N° 1136 | du 6 mars 2014

Faits de société

Le 6 mars 2014

Diversité, intégration, vote. Un vertige de promesses

Joël Plantet

Inflammable, minée, la question de l’intégration ne peut que ressurgir régulièrement tant qu’elle n’est pas réglée. Le point nodal des inégalités n’est pas en voie d’être traité. Le minimum gouvernemental est annoncé, en termes de rustines.

La Suisse a récemment refusé – à une très faible majorité – une « immigration de masse », exaltant encore un courant populiste inquiétant en Europe, mais aussi largement présent dans l’Hexagone : plus de deux tiers des Français estiment ainsi qu’il y a « trop d’immigrés » dans le pays, et les idées (trop) simples du Front national se répandent généreusement. Même si un Français sur trois a au moins un grand-parent d’origine étrangère, l’intégration reste un sujet étonnamment sensible, d’autant plus à proximité des élections. Pourquoi donc ces tensions autour de valeurs qui furent fondamentales demeurent-elles si vives ? Elles sont en tout cas politiquement utiles.

Il y a un mois, le gouvernement présentait les vingt-huit mesures prometteuses d’une feuille de route « pour la politique d’égalité républicaine et d’intégration ». Parcours d’accueil et d’intégration, maîtrise de la langue française, transmission des valeurs de la République… Ces trois chantiers doivent déboucher « à l’horizon du printemps », assurent les pouvoirs publics. Mais on a (souvent) déjà entendu ça quelque part. Autre axe : améliorer l’égalité des droits et la lutte contre les discriminations. Qu’à cela ne tienne… Les associations le réclament depuis toujours. On a l’impression que le volet politique des moyens, si mal en point depuis plusieurs années, reste la (discrète) question qui fâche. Tant de domaines restent à couvrir en la matière : éducation, emploi, logement, santé, accès aux droits, attribution des aides, accès à la fonction publique pour les personnes immigrées, accompagnement social, relations avec la police, isolement et non-reconnaissance des immigrés âgés,etc…

C’en est vertigineux, en proportion des régressions accomplies parfois ces dernières années. Sans réelle volonté politique, on restera dans le gadget, tel ce label Diversité à généraliser dans toutes les administrations… Il est par ailleurs chaudement recommandé à l’Office français de l’immigration et de l’intégration (OFII) d’inscrire ses travaux dans une logique interministérielle, dont le délégué devait être nommé.
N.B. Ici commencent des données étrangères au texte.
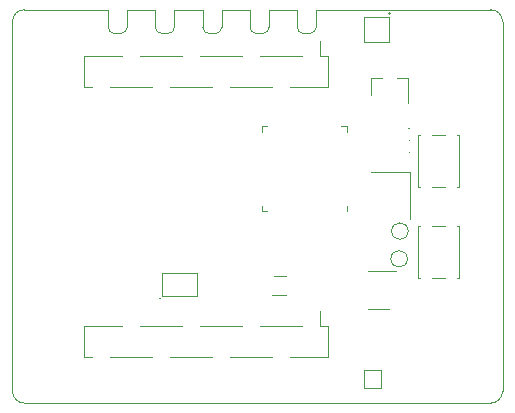
<source format=gbr>
G04 #@! TF.GenerationSoftware,KiCad,Pcbnew,(5.0.0)*
G04 #@! TF.CreationDate,2020-08-24T16:31:51+08:00*
G04 #@! TF.ProjectId,LeashPCB,4C656173685043422E6B696361645F70,B*
G04 #@! TF.SameCoordinates,Original*
G04 #@! TF.FileFunction,Legend,Bot*
G04 #@! TF.FilePolarity,Positive*
%FSLAX46Y46*%
G04 Gerber Fmt 4.6, Leading zero omitted, Abs format (unit mm)*
G04 Created by KiCad (PCBNEW (5.0.0)) date 08/24/20 16:31:51*
%MOMM*%
%LPD*%
G01*
G04 APERTURE LIST*
%ADD10C,0.025400*%
%ADD11C,0.120000*%
%ADD12C,0.100000*%
%ADD13C,0.050000*%
G04 APERTURE END LIST*
D10*
X41500007Y1000000D02*
X41500007Y32300000D01*
X24114006Y33300010D02*
X21714004Y33300010D01*
X12113998Y33300010D02*
X9714004Y33300010D01*
X16114006Y33300010D02*
X13714004Y33300010D01*
X20114006Y33300010D02*
X17714004Y33300010D01*
X0Y32300009D02*
G75*
G02X999999Y33300010I1000000J1D01*
G01*
X1000000Y0D02*
G75*
G02X0Y1000000I0J1000000D01*
G01*
X25714004Y31800010D02*
G75*
G02X25214004Y31300010I-500000J0D01*
G01*
X24614006Y31300010D02*
G75*
G02X24114006Y31800010I0J500000D01*
G01*
X21714004Y31800010D02*
G75*
G02X21214004Y31300010I-500000J0D01*
G01*
X20614006Y31300010D02*
G75*
G02X20114006Y31800010I0J500000D01*
G01*
X17714004Y31800010D02*
G75*
G02X17214004Y31300010I-500000J0D01*
G01*
X9714004Y31800010D02*
G75*
G02X9214004Y31300010I-500000J0D01*
G01*
X8614006Y31300010D02*
G75*
G02X8114006Y31800010I0J500000D01*
G01*
X41500007Y1000000D02*
G75*
G02X40500007Y0I-1000000J0D01*
G01*
X40500007Y33300010D02*
G75*
G02X41500007Y32300000I0J-1000000D01*
G01*
X12613998Y31300010D02*
G75*
G02X12113998Y31800010I0J500000D01*
G01*
X13714004Y31800010D02*
G75*
G02X13214004Y31300010I-500000J0D01*
G01*
X16614006Y31300010D02*
G75*
G02X16114006Y31800010I0J500000D01*
G01*
X25714004Y31800010D02*
X25714004Y33300010D01*
X24114006Y33300010D02*
X24114006Y31800010D01*
X21714004Y31800010D02*
X21714004Y33300010D01*
X20614006Y31300010D02*
X21214004Y31300010D01*
X20114006Y33300010D02*
X20114006Y31800010D01*
X17714004Y31800010D02*
X17714004Y33300010D01*
X16114006Y33300010D02*
X16114006Y31800010D01*
X40500007Y33300010D02*
X25714004Y33300010D01*
X8113998Y33300010D02*
X1000000Y33300010D01*
X24614006Y31300010D02*
X25214004Y31300010D01*
X8113998Y33300010D02*
X8113998Y31800010D01*
X8614006Y31300010D02*
X9214004Y31300010D01*
X9714004Y31800010D02*
X9714004Y33300010D01*
X16614006Y31300010D02*
X17214004Y31300010D01*
X13714004Y31800010D02*
X13714004Y33300010D01*
X12613998Y31300010D02*
X13214004Y31300010D01*
X1000000Y0D02*
X40500007Y0D01*
X0Y32300010D02*
X0Y1000000D01*
X12113998Y33300010D02*
X12113998Y31800010D01*
D11*
G04 #@! TO.C,SW1*
X37648405Y22697205D02*
X37768405Y22697205D01*
X35498405Y22697205D02*
X36638405Y22697205D01*
X34368405Y22697205D02*
X34488405Y22697205D01*
X34368405Y18297205D02*
X34368405Y22697205D01*
X34488405Y18297205D02*
X34368405Y18297205D01*
X36638405Y18297205D02*
X35498405Y18297205D01*
X37768405Y18297205D02*
X37648405Y18297205D01*
X37768405Y22697205D02*
X37768405Y18297205D01*
D12*
G04 #@! TO.C,D10*
X33627005Y22237105D02*
G75*
G03X33627005Y22237105I-50000J0D01*
G01*
G04 #@! TO.C,D8*
X33615000Y23275000D02*
G75*
G03X33615000Y23275000I-50000J0D01*
G01*
G04 #@! TO.C,D11*
X33627005Y21221105D02*
G75*
G03X33627005Y21221105I-50000J0D01*
G01*
D11*
G04 #@! TO.C,Q1*
X30320000Y27535000D02*
X30320000Y26075000D01*
X33480000Y27535000D02*
X33480000Y25375000D01*
X33480000Y27535000D02*
X32550000Y27535000D01*
X30320000Y27535000D02*
X31250000Y27535000D01*
G04 #@! TO.C,TP2*
X33504505Y14553605D02*
G75*
G03X33504505Y14553605I-700000J0D01*
G01*
G04 #@! TO.C,TP1*
X33441005Y12204105D02*
G75*
G03X33441005Y12204105I-700000J0D01*
G01*
G04 #@! TO.C,J5*
X24513000Y6549105D02*
X20953000Y6549105D01*
X26703000Y6549105D02*
X26033000Y6549105D01*
X6733000Y3889105D02*
X6063000Y3889105D01*
X26033000Y6549105D02*
X26033000Y7759105D01*
X11813000Y3889105D02*
X8253000Y3889105D01*
X21973000Y3889105D02*
X18413000Y3889105D01*
X26703000Y3889105D02*
X26703000Y6549105D01*
X9273000Y6549105D02*
X6063000Y6549105D01*
X14353000Y6549105D02*
X10793000Y6549105D01*
X26703000Y3889105D02*
X23493000Y3889105D01*
X16893000Y3889105D02*
X13333000Y3889105D01*
X6063000Y3889105D02*
X6063000Y6549105D01*
X19433000Y6549105D02*
X15873000Y6549105D01*
X26703000Y26749105D02*
X26703000Y29409105D01*
X26703000Y29409105D02*
X26033000Y29409105D01*
X24513000Y29409105D02*
X20953000Y29409105D01*
X19433000Y29409105D02*
X15873000Y29409105D01*
X14353000Y29409105D02*
X10793000Y29409105D01*
X9273000Y29409105D02*
X6063000Y29409105D01*
X6063000Y26749105D02*
X6063000Y29409105D01*
X26703000Y26749105D02*
X23493000Y26749105D01*
X21973000Y26749105D02*
X18413000Y26749105D01*
X16893000Y26749105D02*
X13333000Y26749105D01*
X11813000Y26749105D02*
X8253000Y26749105D01*
X6733000Y26749105D02*
X6063000Y26749105D01*
X26033000Y29409105D02*
X26033000Y30619105D01*
G04 #@! TO.C,U2*
X30067949Y11147105D02*
X32517949Y11147105D01*
X31867949Y7927105D02*
X30067949Y7927105D01*
G04 #@! TO.C,U7*
X32037500Y32963000D02*
G75*
G03X32037500Y32963000I-100000J0D01*
G01*
X31847500Y32673000D02*
X31847500Y32663000D01*
X29747500Y32673000D02*
X31847500Y32673000D01*
X29747500Y30573000D02*
X29747500Y32673000D01*
X31847500Y30573000D02*
X29747500Y30573000D01*
X31847500Y32673000D02*
X31847500Y30573000D01*
G04 #@! TO.C,U10*
X23144505Y9181605D02*
X21944505Y9181605D01*
X23144505Y10781605D02*
X22144505Y10781605D01*
G04 #@! TO.C,U8*
X31458310Y1292000D02*
G75*
G03X31458310Y1292000I-58310J0D01*
G01*
X29750000Y1302000D02*
X31210000Y1302000D01*
X29750000Y2762000D02*
X29750000Y1302000D01*
X31210000Y2762000D02*
X29750000Y2762000D01*
X31210000Y1302000D02*
X31210000Y2762000D01*
G04 #@! TO.C,Y1*
X33692505Y19538105D02*
X33692505Y15538105D01*
X30392505Y19538105D02*
X33692505Y19538105D01*
G04 #@! TO.C,SW2*
X34488405Y10549105D02*
X34368405Y10549105D01*
X36638405Y10549105D02*
X35498405Y10549105D01*
X37768405Y10549105D02*
X37648405Y10549105D01*
X37768405Y14949105D02*
X37768405Y10549105D01*
X37648405Y14949105D02*
X37768405Y14949105D01*
X35498405Y14949105D02*
X36638405Y14949105D01*
X34368405Y14949105D02*
X34488405Y14949105D01*
X34368405Y10549105D02*
X34368405Y14949105D01*
G04 #@! TO.C,U1*
X28314005Y16716105D02*
X28314005Y16241105D01*
X21094005Y23461105D02*
X21569005Y23461105D01*
X21094005Y22986105D02*
X21094005Y23461105D01*
X21094005Y16241105D02*
X21569005Y16241105D01*
X21094005Y16716105D02*
X21094005Y16241105D01*
X28314005Y23461105D02*
X27839005Y23461105D01*
X28314005Y22986105D02*
X28314005Y23461105D01*
D13*
G04 #@! TO.C,U6*
X12556216Y8845105D02*
G75*
G03X12556216Y8845105I-70711J0D01*
G01*
X12635505Y11045105D02*
X12635505Y9045105D01*
X15635505Y11045105D02*
X12635505Y11045105D01*
X15635505Y9045105D02*
X15635505Y11045105D01*
X12635505Y9045105D02*
X15635505Y9045105D01*
G04 #@! TD*
M02*

</source>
Aucun nouveau droit, et surtout pas celui de vote

Mais le citoyen reste effaré devant tant de bonnes intentions non suivies d’effets. Ainsi, la Cour des comptes plaidait encore en février pour la relance de la transformation des foyers de travailleurs migrants, construits pour la plupart dans les années soixante-dix : l’institution déplorait le retard pris en la matière, malgré un plan édicté à cet effet il y a plus de quinze ans, en 1997, et l’absence d’un ministère responsable pour piloter l’opération. L’association France terre d’asile estime que seul un Conseil national de l’intégration peut « garantir l’effectivité des droits et la promesse d’égalité des populations issues de l’immigration, souvent classes populaires ghettoïsées ».

Tout se mesure malheureusement à cette aune : aucun nouveau droit, et surtout pas celui de vote, promis par la gauche depuis plus de trente ans. Recommandation n’a jamais fait force de loi… Ces quelques rustines sont d’ailleurs parfois redondantes, avec des efforts ou initiatives déjà engagés. La partie Éducation de la feuille de route a ainsi largement été nourrie des mesures Peillon dans le cadre de la réforme des zones d’éducation prioritaire. Exemple d’inégalité : une enquête de l’Institut national d’études démographiques (INED) avait fait apparaître en 2009 que les descendants d’immigrés étaient 13% à sortir sans diplôme de l’école contre 8% de l’ensemble. Des expérimentations se sont inutilement prolongées alors qu’elles avaient fait leurs preuves, en témoigne celle du CV anonyme… Des flots de paroles, des tonnes de promesses, et si peu d’actes.